Bad reviews are going to happen. We do not live in a world in which everything is five-star or 10 out of 10.
The blog post below is an excerpt from Thriving in the Customer Age. It is one of the many highlighted best practices that outlined in the book.
The question most businesses obsessively worry about is what to do when a bad review happens (it will, so don’t think the sky is falling when it happens!).
For your peace of mind, understand that a bad review does not make yours a bad business. In fact, consumers will be suspicious if you do not have one or two bad reviews.
Acknowledge and engage with the customer publicly online and offer to create a solution by providing direct access to a decision maker offline. Follow a consistent communication process when you respond. Customer service professionals commonly employ a four-step protocol:
Review:
☆☆ out of 5: “I was very disappointed with the product I purchased at your location and felt when I called to get some clarification on why a part did not fit I was dismissed by staff and offered no solution.” -Emma
Response:
“Hi, Emma. Thank you for bringing this interaction to our attention. (Step 1) I can only imagine your frustration with getting your purchase home and then not having it fit together, combined with the lack of support you received when you called. I sincerely apologize for this experience. (Step 2) This is not how we desire for our customers to be treated and goes against our values. Our store manager Kristie has been made aware of your circumstances, and would like to make things right. (Step 3) Her direct line is XXX-XXX-XXXX. (Step 4) Her request to you is to give us another opportunity to make things right. On behalf of company XYZ, again, I sincerely apologize.”
This interaction shows both Emma and the world that you care, while also providing an opportunity to take the potential messiness of the situation out of the public domain to where it can be handled privately. Any customer reading this review can tell that the company cares and acknowledges their mistakes, and that they will attempt to resolve the problem. Businesses are made up of people, and people make mistakes. Your customers are people and generally are accepting that people (like them) make mistakes. What often matters most is not that the mistake happened, but acknowledgment of the mistake.
Turning a 1 star review into a 10 out of 10.

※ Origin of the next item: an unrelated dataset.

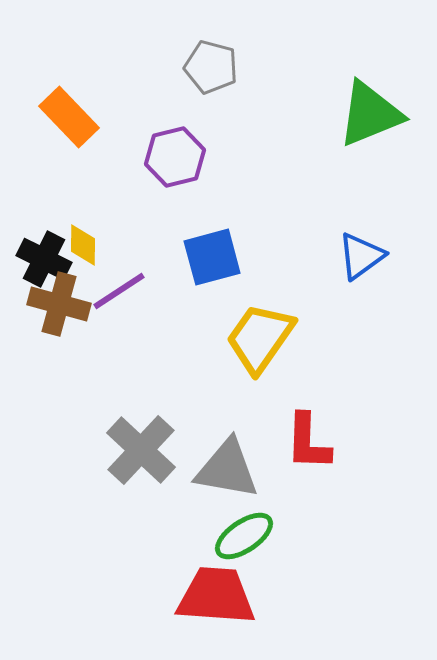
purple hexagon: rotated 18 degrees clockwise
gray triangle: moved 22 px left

As an organization, you can look at every bad review as a gift. Once the handling of the review has been taken offline, you have the chance to fix a problem and turn a detractor into a promoter by using your service recovery process. It has been my experience that when you address bad reviews quickly and genuinely—and solve the problem—you have a customer for life. To date in my career, there has not been a single customer whose bad review, when handled properly with a recovery process, has not gone down this path. At the Flaman Group of Companies, every bad review is brought to the attention of a key executive. That is how seriously customer satisfaction is taken; the customers know this and respect the attention provided when things go wrong. Beyond executive attention, the bad reviews are showcased across the organization as learning opportunities of what not to do and how to be proactive. The two actions together (executive attention and using every opportunity to learn) reinforce a culture of customer centricity.